Replay Search Latency Benchmark¶

Purpose¶

Use scripts/bench/replay_search_latency.py to replay real, high-latency search requests from telemetry and measure current lookup latency against that baseline.

The benchmark script is a self-declared uv script and replays through the local maturin-built moraine-conversations Python package (ConversationClient.search_events_json) so the run exercises the in-repo search implementation directly.

The script:

selects top N rows from moraine.search_query_log by response_ms in a time window,
excludes prior benchmark replay rows (source='benchmark-replay') by default,
runs maturin develop for bindings/python/moraine_conversations (unless skipped),
replays each query through moraine_conversations.ConversationClient.search_events_json with source='benchmark-replay',
runs warmup and measured repeats per query,
reports per-query and aggregate latency stats,
compares optimized replay results against an oracle_exact SQL strategy to detect ranking regressions,
records timeout/error counts,
optionally writes a JSON artifact.

Example Usage¶

Default benchmark (top 20 in last 24h):

uv run --script scripts/bench/replay_search_latency.py \
  --config config/moraine.toml

Custom window/sample and JSON output:

uv run --script scripts/bench/replay_search_latency.py \
  --config config/moraine.toml \
  --window 7d \
  --top-n 40 \
  --warmup 1 \
  --repeats 5 \
  --timeout-seconds 20 \
  --output-json /tmp/replay-latency.json

Inspect selected workload without replay:

uv run --script scripts/bench/replay_search_latency.py \
  --config config/moraine.toml \
  --window 24h \
  --top-n 20 \
  --dry-run

Run latency-only replay without oracle quality gates:

uv run --script scripts/bench/replay_search_latency.py \
  --config config/moraine.toml \
  --no-oracle-quality-check

CLI Flags¶

--config <path>: Moraine config file used for ClickHouse connectivity.
--window <duration>: telemetry lookback window.
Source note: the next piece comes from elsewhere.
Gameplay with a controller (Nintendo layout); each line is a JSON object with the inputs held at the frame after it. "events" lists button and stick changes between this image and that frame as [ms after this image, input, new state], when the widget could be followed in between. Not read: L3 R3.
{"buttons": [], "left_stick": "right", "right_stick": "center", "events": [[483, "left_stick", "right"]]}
Supported suffixes: s, m, h, d, w.
--top-n <int>: number of highest-latency rows to select.
--warmup <int>: warmup runs per selected query.
--repeats <int>: measured runs per selected query.
--timeout-seconds <int>: timeout for each replayed search request.
--skip-maturin-develop: skip local binding rebuild before replay.
--include-benchmark-replays: include source='benchmark-replay' rows in selection.
--query-variant-mode <none|subset_scramble>: query variant expansion mode before replay.
--max-query-terms <int>: max normalized terms used for variant generation.
--use-search-cache: allow moraine-conversations search result cache during replay (default no-cache).
--parse-json-response: parse replay response JSON in the benchmark process during measured runs.
--oracle-quality-check / --no-oracle-quality-check: enable or disable oracle quality validation (default enabled).
--oracle-k <int>: top-K for oracle quality metrics; 0 uses each query's replay limit.
--oracle-recall-at-k-threshold <0..1>: Recall@K quality gate (default 1.0).
--oracle-ndcg-at-k-threshold <0..1>: NDCG@K quality gate (default 0.99).
--oracle-min-stability-recall <0..1>: minimum oracle-vs-oracle Recall@K stability for strict gating (default 0.95).
--oracle-min-stability-ndcg <0..1>: minimum oracle-vs-oracle NDCG@K stability for strict gating (default 0.98).
--output-json <path>: write machine-readable benchmark output.
--print-sql: print generated ClickHouse selection SQL.
--dry-run: select and validate rows, but skip replay.

Defaults:

window=24h
top_n=20
warmup=1
repeats=5
timeout_seconds=20

Output¶

Console output includes:

selection metadata and selected time range,
per-query table with baseline vs replay (p50, p95, min, max, delta_p50),
aggregate summary (min, p50, p95, p99, max, avg),
oracle quality summary (Recall@K, NDCG@K, pass/regression/error counts),
oracle stability summary (unstable_case_count) to isolate high-ingest drift windows,
timeout/error totals.

JSON output includes:

meta (timestamp, git SHA, config path, parameters),
selected_queries (baseline rows + replay eligibility),
replay_results (samples, per-query stats, failures),
aggregate (overall stats + counts),
aggregate.quality (oracle thresholds and quality summary stats),
failures (timeout/error totals).

Exit code behavior:

0: all replay attempts succeeded.
non-zero: fatal setup error, empty selection window, replay timeout/error failures, or oracle quality regressions/errors.

Troubleshooting¶

No rows selected:
increase --window (for example 7d),
verify recent search_query_log writes are present,
if you intentionally want replay-generated rows, pass --include-benchmark-replays.
Local binding build/import failure:
ensure uv, Python, Rust/Cargo, and a C toolchain are available,
run uv run --script scripts/bench/replay_search_latency.py --config ... so maturin is auto-installed,
if iterating rapidly and the package is already built in the environment, use --skip-maturin-develop.
Replay timeouts:
raise --timeout-seconds,
reduce --top-n/--repeats for quicker local checks,
inspect ClickHouse logs for transient slowness.
Oracle quality regressions:
inspect per-query oracle_quality output for missing/unexpected top-K event IDs,
verify whether the rank divergence is expected for intentional retrieval changes,
only relax quality thresholds after explicit search-quality validation.
Invalid selected rows:
run --dry-run to inspect skip reasons,
confirm telemetry fields (result_limit, min_should_match, flags) are valid.